--- Exercise instructions ---
Below, find the part of the material that opens with the line containing "Subscription" and closes with the line containing "Employees work in a hybrid mode". Set down each of its lines word for word, and leave the pictures out.

▬▬▬▬▬▬▬▬▬▬

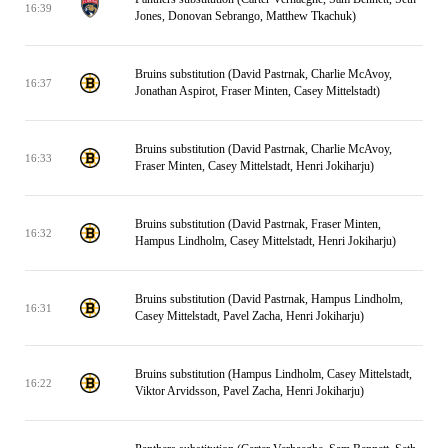
16:39
Jones, Donovan Sebrango, Matthew Tkachuk)
Bruins substitution (David Pastrnak, Charlie McAvoy,
16:37
Jonathan Aspirot, Fraser Minten, Casey Mittelstadt)
Bruins substitution (David Pastrnak, Charlie McAvoy,
16:33
Fraser Minten, Casey Mittelstadt, Henri Jokiharju)
Bruins substitution (David Pastrnak, Fraser Minten,
16:32
Hampus Lindholm, Casey Mittelstadt, Henri Jokiharju)
Bruins substitution (David Pastrnak, Hampus Lindholm,
16:31
Casey Mittelstadt, Pavel Zacha, Henri Jokiharju)
Bruins substitution (Hampus Lindholm, Casey Mittelstadt,
16:22
Viktor Arvidsson, Pavel Zacha, Henri Jokiharju)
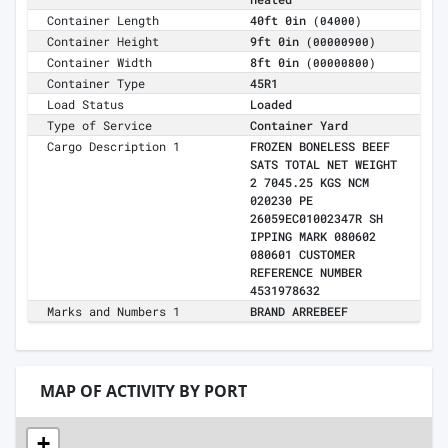
Container Length
40ft 0in
(04000)
Container Height
9ft 0in
(00000900)
Container Width
8ft 0in
(00000800)
Container Type
45R1
Load Status
Loaded
Type of Service
Container Yard
Cargo Description 1
FROZEN BONELESS BEEF
SATS TOTAL NET WEIGHT
2 7045.25 KGS NCM
020230 PE
26059EC01002347R SH
IPPING MARK 080602
080601 CUSTOMER
REFERENCE NUMBER
4531978632
Marks and Numbers 1
BRAND ARREBEEF
MAP OF ACTIVITY BY PORT
+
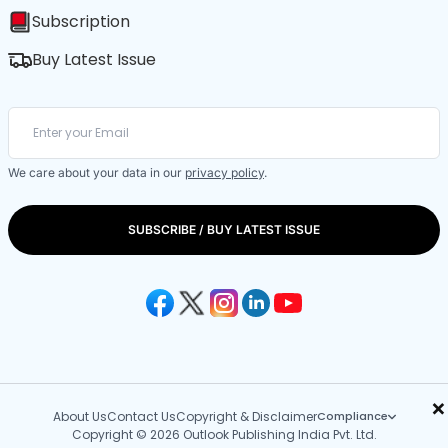
Subscription
Buy Latest Issue
We care about your data in our
privacy policy
.
SUBSCRIBE / BUY LATEST ISSUE
×
About Us
Contact Us
Copyright & Disclaimer
Compliance
Copyright © 2026 Outlook Publishing India Pvt. Ltd.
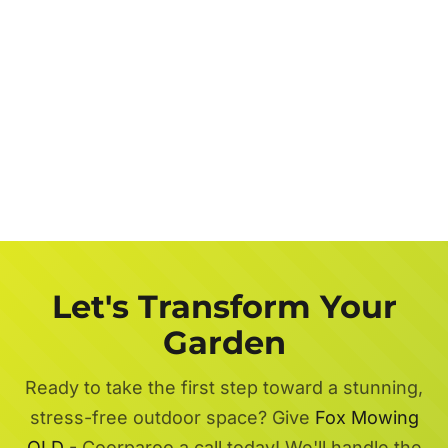
Let's Transform Your
Garden
Ready to take the first step toward a stunning,
stress-free outdoor space? Give
Fox Mowing
QLD
- Coorparoo a call today! We'll handle the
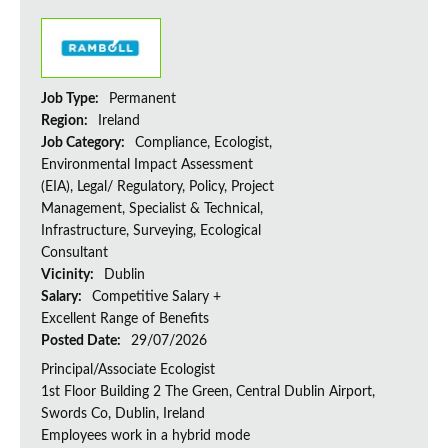
Job Type:
Permanent
Region:
Ireland
Job Category:
Compliance, Ecologist,
Environmental Impact Assessment
(EIA), Legal/ Regulatory, Policy, Project
Management, Specialist & Technical,
Infrastructure, Surveying, Ecological
Consultant
Vicinity:
Dublin
Salary:
Competitive Salary +
Excellent Range of Benefits
Posted Date:
29/07/2026
Principal/Associate Ecologist
1st Floor Building 2 The Green, Central Dublin Airport,
Swords Co, Dublin, Ireland
Employees work in a hybrid mode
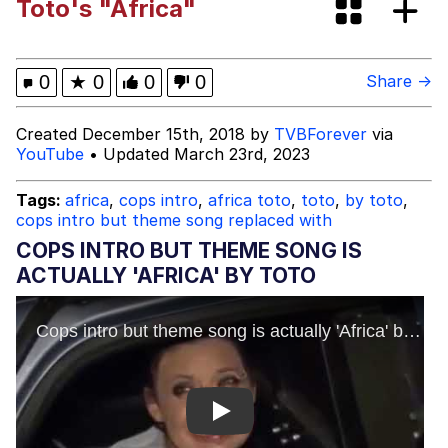
Toto's "Africa"
Evelyn Smith at Restaurant Alt
Evelyn Smith Smiling /
0
★
0
0
0
Share →
Evelynsmithhhhh Stare
My Father-In-Law Is A Builder / We
Created December 15th, 2018 by
TVBForever
via
Can't, We Don't Know How To Do It
YouTube
• Updated March 23rd, 2023
Jacob Batalon CEO of Sex
Tags:
africa
,
cops intro
,
africa toto
,
toto
,
by toto
,
cops intro but theme song replaced with
COPS INTRO BUT THEME SONG IS
ACTUALLY 'AFRICA' BY TOTO
Play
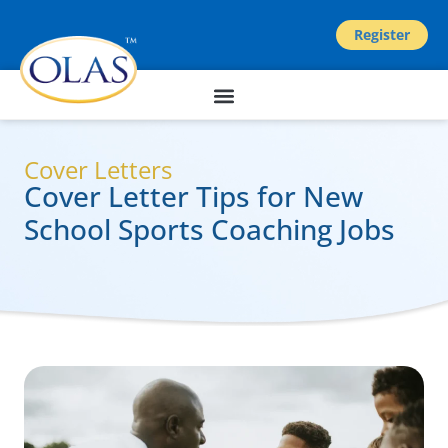
Register
Cover Letters
Cover Letter Tips for New
School Sports Coaching Jobs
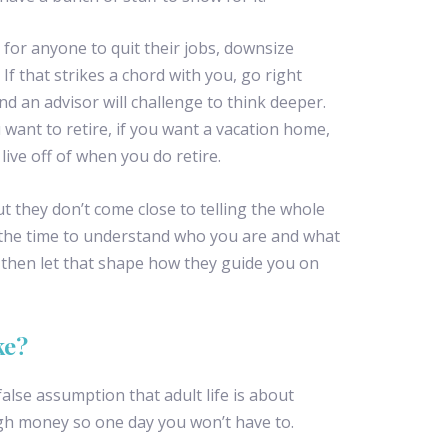
 for anyone to quit their jobs, downsize
. If that strikes a chord with you, go right
nd an advisor will challenge to think deeper.
ant to retire, if you want a vacation home,
ve off of when you do retire.
t they don’t come close to telling the whole
 the time to understand who you are and what
ll then let that shape how they guide you on
ke?
alse assumption that adult life is about
h money so one day you won’t have to.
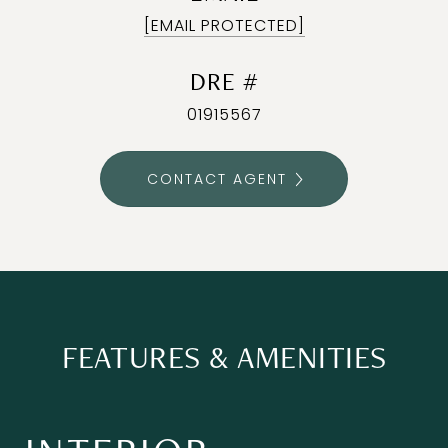
[EMAIL PROTECTED]
DRE #
01915567
CONTACT AGENT
FEATURES & AMENITIES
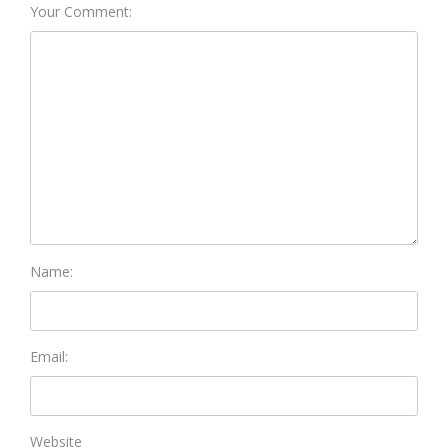
Your Comment:
Name:
Email:
Website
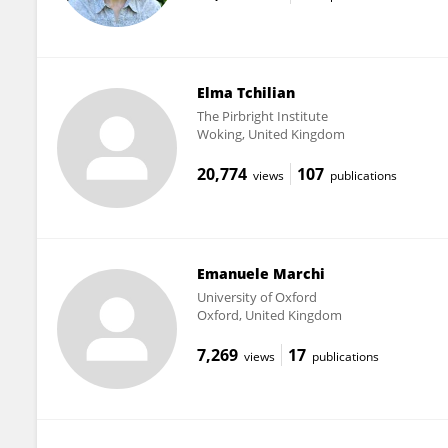
Elma Tchilian
The Pirbright Institute
Woking, United Kingdom
20,774
107
views
publications
Emanuele Marchi
University of Oxford
Oxford, United Kingdom
7,269
17
views
publications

▬▬▬▬▬▬▬▬▬▬

--- Task response ---
Subscription
Buy Latest Issue
We care about your data in our
privacy policy
.
SUBSCRIBE / BUY LATEST ISSUE
×
About Us
Contact Us
Copyright & Disclaimer
Compliance
Copyright © 2026 Outlook Publishing India Pvt. Ltd.
Let's Transform Your
Garden
Ready to take the first step toward a stunning,
stress-free outdoor space? Give
Fox Mowing
QLD
- Coorparoo a call today! We'll handle the
Job Type:
Permanent
Region:
Ireland
Job Category:
Compliance, Ecologist,
Environmental Impact Assessment
(EIA), Legal/ Regulatory, Policy, Project
Management, Specialist & Technical,
Infrastructure, Surveying, Ecological
Consultant
Vicinity:
Dublin
Salary:
Competitive Salary +
Excellent Range of Benefits
Posted Date:
29/07/2026
Principal/Associate Ecologist
1st Floor Building 2 The Green, Central Dublin Airport,
Swords Co, Dublin, Ireland
Employees work in a hybrid mode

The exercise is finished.